REVIEW

The Eyes of My Mother

The virtues of writer-director Nicolas Pesce’s debut feature are readily apparent. The Eyes of My Mother looks fantastic, shot in a shadowy black-and-white that evokes the nightmare-inducing TV shows of the late ’50s and early ’60s (Alfred Hitchcock Presents, The Twilight Zone and The Outer Limits) as much as Ingmar Bergman. It doesn’t get bogged down in dialogue or make any sort of attempt to explain the cruel pathology of its characters. For an arty, brutal arthouse project it’s admirably lean and brisk.

The Eyes of My Mother

78 Cast: Diana Agostini, Olivia Bond, Will Brill, Joey Curtis-Green, Flora Diaz, Kika Magalhaes, Paul Nazak, Clara Wong

Director: Nicolas Pesce Rating: R, for disturbing violent content and behavior, and brief nudity

Running time: 1 hour, 16 minutes

In English and Portuguese with English subtitles

But the trouble is, it doesn’t really have anything to say, other than you can’t really ever know what’s going on inside that pretty little head of hers. We might attribute the protagonist’s murderous behavior to her weird childhood or the viciousness that plays out in the film’s opening moments, but there’s no internal logic underpinning her actions.
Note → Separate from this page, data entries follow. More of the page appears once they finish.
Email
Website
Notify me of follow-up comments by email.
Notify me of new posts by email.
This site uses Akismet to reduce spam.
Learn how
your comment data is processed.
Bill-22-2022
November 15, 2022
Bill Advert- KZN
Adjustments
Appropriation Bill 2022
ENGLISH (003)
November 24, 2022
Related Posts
As they say in small towns all over America, it’s just her way.

At least I assume it is the rustic farmhouse Francisca (played as a little girl by Olivia Bond and as a young woman by Kika Magalhaes) grows up in with her mother (Diana Agostini) and father (Paul Nazak). All we really know is it’s remote from civilization, and that it is decorated in a kind of timeless downward-slipping fashion. If not for the vehicles and the buzz of a midcentury television set, it could be set anytime between the 1870s and last week.
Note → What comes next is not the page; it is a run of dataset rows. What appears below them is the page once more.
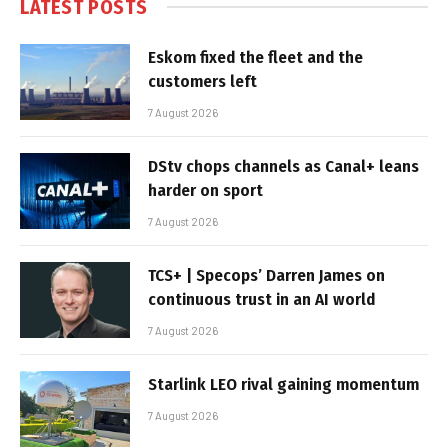
LATEST POSTS
Eskom fixed the fleet and the
customers left
7 August 2026
DStv chops channels as Canal+ leans
harder on sport
7 August 2026
TCS+ | Specops’ Darren James on
continuous trust in an AI world
7 August 2026
Starlink LEO rival gaining momentum
7 August 2026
And, in the way of all young artists smart enough to know they haven’t got that much to say, Pesce effectively suppresses all emotion, allowing us to fill in the blanks, cheating toward a depth that simply isn’t there. A flashback delivers us to the scene of a bizarre home invasion, which leaves Francisca’s mother — who, we are informed was once a doctor in her native Portugal and has given her daughter some anatomy lessons — dead and her assailant (Will Brill) wounded. When her father returns home, they bury Mom, and for obscure reasons, chain her murderer in their barn. They remove his eyes and vocal cords, presumably so he can serve as Francisca’s pet.

Then father dies, and like Norman Bates before her, Francisca preserves his body. And gets up to other nasty stuff.
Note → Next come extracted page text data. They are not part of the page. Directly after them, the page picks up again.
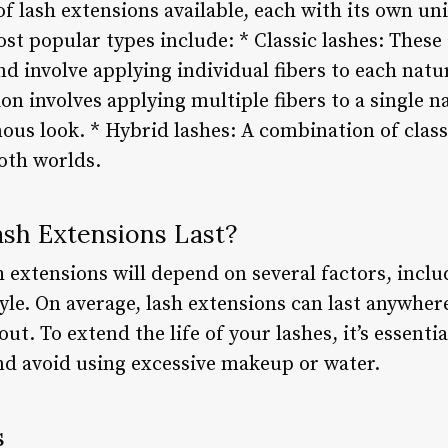
of lash extensions available, each with its own un
ost popular types include: * Classic lashes: The
nd involve applying individual fibers to each natu
on involves applying multiple fibers to a single na
ous look. * Hybrid lashes: A combination of class
both worlds.
sh Extensions Last?
h extensions will depend on several factors, incl
yle. On average, lash extensions can last anywher
 out. To extend the life of your lashes, it’s essenti
and avoid using excessive makeup or water.
s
Obviously this is a film by a guy who had some startling visual ideas — Pesce forces perspective by putting his camera in odd places and sometimes this works to discomfit and disorient the viewer — and very little clue as to how to tell a compelling story. The result is an icy and at times inane exercise in impassive horror. The closest Pesce gets to something human is his unnerving, lingering gaze on the face of a woman Francisca tortures. (Why? Because that is what she does.)

In the end, you see the promise and the influences (Michael Haneke, The Night of the Hunter) while being annoyed by the ultimate emptiness of the project. Never has a 76-minute movie seemed so slow. And rarely has a promising young director seemed so compromised by a dull, smug script.

The Eyes of My Mother is out today on many video-on-demand services.